** Begin EXCERPT TO READ **
Electronic Signatures. Swipe And Sign Before The Final Barcode Scan
Target was one of the first national retailers to embrace electronic signature pads instead of signing a paper receipt. They did this not so much for how it allowed the company to not need to manage and store the customer's signed receipts, that was important, but more so on how much faster the check out process was conducted. The new technology allowed for a new concept in retail, the early presentation and authorization of the transaction, prior to the final barcode scan. It allows the customer to swipe their Payment Card and sign the receipt all before the last product was bagged. Target was one of the first retailers to implement this very new experience. It sure seems simple and logical today, but it was anything but that when the ideas were being hashed out.
Over the years. Target has experimented with a number of customer facing systems from IBM, Verifone and Hypercom. The most recent standardization is with a customized version of the Hypercom Optimum L4150 High-Performance Multi-Lane Payment and Advertising Terminal.
How Does Target Speed Up Payment Card Acceptance?
There are many parts that go into creating the very speedy Payment Card experience at most Target stores. As mentioned above the customized L4150 is the point of interaction and allowed for much of the changes we see in the checkout experience. But there is a lot going on in the background. The L4150 is connected to the POS system usually and IBM SurePOS 500 or 700 and routed through custom software that is connected to the Payment Card Authorization systems. All of this tech has been optimized by and for Target.
The process starts when the customer swipes the Payment card and this can be the moment the first item is scanned by the cashier. Once the card is swiped there is an immediate request for a signature. When the last item is scanned the system completes the transaction and prints the last lines of the receipt and this can be as fast as 2 seconds. If one waits to the end of the last scan to swipe the credit card and the transaction is below $50 there will be no prompt for a signature and this is equally as fast.
** End EXCERPT TO READ **
TASKS FOR THIS EXERCISE:
- 1) According to the excerpt on Target's checkout payments, what is Target's most recent standard terminal?
- 2) Summarize the excerpt on Target's checkout payments in two sentences.
** Begin ENTRIES **
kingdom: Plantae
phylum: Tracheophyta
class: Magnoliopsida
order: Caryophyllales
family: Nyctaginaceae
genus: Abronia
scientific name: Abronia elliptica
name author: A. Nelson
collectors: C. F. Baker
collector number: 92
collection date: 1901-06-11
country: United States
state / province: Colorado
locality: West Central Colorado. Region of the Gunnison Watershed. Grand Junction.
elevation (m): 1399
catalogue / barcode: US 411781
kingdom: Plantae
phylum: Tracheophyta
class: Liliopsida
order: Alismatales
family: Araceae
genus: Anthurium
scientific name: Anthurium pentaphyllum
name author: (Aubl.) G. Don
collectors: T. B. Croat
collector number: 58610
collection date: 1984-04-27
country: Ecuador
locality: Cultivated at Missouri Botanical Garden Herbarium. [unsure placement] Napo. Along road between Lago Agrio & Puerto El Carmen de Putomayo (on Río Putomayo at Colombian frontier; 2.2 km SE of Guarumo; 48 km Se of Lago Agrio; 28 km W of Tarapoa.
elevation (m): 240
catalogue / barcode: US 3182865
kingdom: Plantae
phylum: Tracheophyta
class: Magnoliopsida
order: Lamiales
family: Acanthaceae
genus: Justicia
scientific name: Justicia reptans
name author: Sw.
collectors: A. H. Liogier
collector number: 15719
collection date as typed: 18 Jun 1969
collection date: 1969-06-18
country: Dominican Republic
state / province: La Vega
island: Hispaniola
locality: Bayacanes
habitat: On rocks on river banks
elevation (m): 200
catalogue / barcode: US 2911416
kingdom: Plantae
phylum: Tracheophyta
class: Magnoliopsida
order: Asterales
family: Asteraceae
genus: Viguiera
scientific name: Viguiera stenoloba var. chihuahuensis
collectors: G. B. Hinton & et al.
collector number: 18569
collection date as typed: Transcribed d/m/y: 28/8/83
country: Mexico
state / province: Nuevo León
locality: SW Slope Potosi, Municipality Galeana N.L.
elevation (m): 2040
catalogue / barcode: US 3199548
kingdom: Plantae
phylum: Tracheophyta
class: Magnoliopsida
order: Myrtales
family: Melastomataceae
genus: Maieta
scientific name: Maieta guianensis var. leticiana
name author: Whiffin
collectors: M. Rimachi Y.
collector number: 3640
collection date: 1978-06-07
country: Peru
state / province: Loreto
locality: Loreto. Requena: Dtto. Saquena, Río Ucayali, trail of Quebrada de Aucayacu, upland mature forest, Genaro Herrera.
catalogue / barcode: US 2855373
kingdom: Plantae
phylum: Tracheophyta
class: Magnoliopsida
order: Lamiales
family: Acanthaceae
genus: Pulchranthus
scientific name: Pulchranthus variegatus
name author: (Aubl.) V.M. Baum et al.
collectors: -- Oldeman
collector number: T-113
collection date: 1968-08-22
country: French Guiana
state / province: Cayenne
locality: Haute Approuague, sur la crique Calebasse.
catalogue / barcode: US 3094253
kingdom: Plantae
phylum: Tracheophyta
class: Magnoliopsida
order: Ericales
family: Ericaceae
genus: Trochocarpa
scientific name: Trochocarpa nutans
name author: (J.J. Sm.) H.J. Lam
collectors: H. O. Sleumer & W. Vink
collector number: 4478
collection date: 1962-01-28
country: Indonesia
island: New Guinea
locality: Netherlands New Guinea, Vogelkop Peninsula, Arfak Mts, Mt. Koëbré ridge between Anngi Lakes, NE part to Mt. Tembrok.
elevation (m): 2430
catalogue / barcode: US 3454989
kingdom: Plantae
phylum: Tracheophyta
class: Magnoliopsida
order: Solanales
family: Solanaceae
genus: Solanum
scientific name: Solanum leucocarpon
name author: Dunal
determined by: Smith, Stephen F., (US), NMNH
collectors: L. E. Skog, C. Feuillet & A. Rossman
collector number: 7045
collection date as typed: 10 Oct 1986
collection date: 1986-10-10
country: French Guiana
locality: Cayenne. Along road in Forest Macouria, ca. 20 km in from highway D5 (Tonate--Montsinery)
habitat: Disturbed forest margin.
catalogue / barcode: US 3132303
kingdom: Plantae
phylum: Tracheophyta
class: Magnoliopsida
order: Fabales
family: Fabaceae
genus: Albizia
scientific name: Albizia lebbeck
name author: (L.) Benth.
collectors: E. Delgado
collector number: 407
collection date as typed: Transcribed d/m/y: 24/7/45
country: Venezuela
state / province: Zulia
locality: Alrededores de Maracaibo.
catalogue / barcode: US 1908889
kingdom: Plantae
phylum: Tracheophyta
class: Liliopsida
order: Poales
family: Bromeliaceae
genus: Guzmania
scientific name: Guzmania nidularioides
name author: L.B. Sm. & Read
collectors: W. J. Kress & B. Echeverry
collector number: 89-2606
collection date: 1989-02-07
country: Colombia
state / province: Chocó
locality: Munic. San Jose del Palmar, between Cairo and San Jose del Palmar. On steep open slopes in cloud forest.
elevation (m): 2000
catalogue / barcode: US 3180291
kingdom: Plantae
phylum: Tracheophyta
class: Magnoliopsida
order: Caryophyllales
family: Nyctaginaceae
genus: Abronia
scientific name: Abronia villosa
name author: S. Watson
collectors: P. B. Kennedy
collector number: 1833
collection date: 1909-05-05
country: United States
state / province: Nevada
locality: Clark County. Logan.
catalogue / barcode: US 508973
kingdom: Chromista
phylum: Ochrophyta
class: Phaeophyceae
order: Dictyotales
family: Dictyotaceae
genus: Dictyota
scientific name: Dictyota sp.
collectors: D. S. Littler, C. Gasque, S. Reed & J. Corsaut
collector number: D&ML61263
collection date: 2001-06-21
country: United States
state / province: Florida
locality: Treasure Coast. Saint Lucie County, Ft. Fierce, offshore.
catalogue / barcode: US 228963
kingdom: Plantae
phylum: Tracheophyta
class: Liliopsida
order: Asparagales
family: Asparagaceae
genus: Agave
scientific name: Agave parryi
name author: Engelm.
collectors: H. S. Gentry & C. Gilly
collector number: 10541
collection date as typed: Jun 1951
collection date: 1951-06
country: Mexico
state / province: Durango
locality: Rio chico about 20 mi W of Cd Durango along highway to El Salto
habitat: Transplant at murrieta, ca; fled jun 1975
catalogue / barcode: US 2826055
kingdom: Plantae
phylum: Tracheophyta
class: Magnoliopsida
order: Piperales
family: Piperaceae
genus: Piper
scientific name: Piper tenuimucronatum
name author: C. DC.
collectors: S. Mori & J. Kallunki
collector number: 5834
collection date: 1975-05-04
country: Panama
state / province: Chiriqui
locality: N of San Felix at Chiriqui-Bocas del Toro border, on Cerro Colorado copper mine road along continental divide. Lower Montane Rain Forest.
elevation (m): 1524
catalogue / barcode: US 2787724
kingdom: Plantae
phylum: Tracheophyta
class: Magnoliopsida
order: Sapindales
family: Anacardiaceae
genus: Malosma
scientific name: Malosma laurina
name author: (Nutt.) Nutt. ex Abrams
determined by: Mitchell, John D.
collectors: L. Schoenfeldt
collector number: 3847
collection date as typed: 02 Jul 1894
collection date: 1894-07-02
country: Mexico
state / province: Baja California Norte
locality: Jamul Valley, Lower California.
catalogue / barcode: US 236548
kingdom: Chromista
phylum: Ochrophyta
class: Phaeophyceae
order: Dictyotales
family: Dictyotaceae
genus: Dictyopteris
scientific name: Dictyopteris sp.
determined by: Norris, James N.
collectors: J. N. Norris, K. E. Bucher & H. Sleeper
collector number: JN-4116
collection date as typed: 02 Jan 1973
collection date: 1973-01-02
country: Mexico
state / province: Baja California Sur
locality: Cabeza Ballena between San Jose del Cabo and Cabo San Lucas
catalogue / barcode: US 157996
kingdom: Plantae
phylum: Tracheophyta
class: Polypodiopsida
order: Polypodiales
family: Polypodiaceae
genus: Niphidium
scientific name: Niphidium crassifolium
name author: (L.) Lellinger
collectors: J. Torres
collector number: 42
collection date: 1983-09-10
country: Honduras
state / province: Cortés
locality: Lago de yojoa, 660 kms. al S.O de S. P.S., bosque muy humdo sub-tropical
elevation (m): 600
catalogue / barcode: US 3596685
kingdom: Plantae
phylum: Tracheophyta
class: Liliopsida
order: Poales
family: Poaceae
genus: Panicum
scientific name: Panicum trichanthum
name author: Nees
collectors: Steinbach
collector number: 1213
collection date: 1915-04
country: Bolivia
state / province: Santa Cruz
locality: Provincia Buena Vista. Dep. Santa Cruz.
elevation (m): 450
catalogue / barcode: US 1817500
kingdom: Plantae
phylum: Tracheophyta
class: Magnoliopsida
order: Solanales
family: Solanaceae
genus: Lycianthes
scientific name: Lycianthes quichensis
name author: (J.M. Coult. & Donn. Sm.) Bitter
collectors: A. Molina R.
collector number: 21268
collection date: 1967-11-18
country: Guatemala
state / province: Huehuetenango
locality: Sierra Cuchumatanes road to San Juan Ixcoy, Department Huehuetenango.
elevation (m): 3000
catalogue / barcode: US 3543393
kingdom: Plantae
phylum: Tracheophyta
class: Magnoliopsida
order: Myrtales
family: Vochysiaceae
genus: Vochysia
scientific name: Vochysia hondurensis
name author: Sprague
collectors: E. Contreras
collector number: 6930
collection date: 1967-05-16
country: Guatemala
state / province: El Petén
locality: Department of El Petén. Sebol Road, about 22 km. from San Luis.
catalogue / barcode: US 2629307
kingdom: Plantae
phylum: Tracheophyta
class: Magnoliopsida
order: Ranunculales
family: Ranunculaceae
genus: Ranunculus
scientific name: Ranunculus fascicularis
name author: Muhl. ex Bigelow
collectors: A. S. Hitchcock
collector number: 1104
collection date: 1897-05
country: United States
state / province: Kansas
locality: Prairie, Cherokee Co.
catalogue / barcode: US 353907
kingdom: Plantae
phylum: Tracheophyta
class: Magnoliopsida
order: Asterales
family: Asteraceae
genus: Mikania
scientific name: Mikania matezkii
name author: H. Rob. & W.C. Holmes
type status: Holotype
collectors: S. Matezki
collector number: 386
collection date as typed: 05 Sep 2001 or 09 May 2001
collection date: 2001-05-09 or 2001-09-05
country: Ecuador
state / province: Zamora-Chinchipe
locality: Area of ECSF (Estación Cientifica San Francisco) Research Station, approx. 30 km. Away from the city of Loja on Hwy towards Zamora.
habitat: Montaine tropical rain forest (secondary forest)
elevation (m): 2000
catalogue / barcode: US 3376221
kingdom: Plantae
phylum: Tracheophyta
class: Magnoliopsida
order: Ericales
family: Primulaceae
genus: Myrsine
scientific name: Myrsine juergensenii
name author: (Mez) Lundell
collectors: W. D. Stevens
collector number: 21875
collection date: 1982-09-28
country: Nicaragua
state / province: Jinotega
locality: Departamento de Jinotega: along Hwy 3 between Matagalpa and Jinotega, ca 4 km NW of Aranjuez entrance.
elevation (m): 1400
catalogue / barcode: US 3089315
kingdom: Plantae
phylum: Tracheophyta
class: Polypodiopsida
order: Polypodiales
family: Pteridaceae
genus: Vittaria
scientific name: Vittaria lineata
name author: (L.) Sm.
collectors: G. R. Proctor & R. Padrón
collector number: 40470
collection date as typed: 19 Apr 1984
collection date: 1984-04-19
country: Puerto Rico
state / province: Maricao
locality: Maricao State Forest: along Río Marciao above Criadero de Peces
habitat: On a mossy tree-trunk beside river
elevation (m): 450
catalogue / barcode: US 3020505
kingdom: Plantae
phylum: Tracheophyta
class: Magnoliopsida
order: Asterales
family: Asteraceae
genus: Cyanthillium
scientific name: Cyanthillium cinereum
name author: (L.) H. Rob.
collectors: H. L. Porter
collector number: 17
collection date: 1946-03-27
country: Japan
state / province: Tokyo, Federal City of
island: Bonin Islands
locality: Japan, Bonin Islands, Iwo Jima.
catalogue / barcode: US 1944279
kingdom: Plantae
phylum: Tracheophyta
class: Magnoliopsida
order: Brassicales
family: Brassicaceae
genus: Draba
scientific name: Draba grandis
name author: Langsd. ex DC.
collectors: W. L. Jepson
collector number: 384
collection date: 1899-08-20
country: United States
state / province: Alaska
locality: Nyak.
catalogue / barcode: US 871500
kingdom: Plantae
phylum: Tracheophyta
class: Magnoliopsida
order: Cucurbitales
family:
** End ENTRIES **
ANSWERS IN ORDER:
- 1) A customized version of the Hypercom Optimum L4150 High-Performance Multi-Lane Payment and Advertising Terminal.

- 2) Target was one of the first national retailers to adopt electronic signature pads, mainly because they sped up checkout by letting customers swipe their card and sign before the final barcode scan. Its customized Hypercom L4150 terminal, connected to a POS system (usually an IBM SurePOS) and to custom authorization software, can finish a transaction as fast as 2 seconds after the last item is scanned.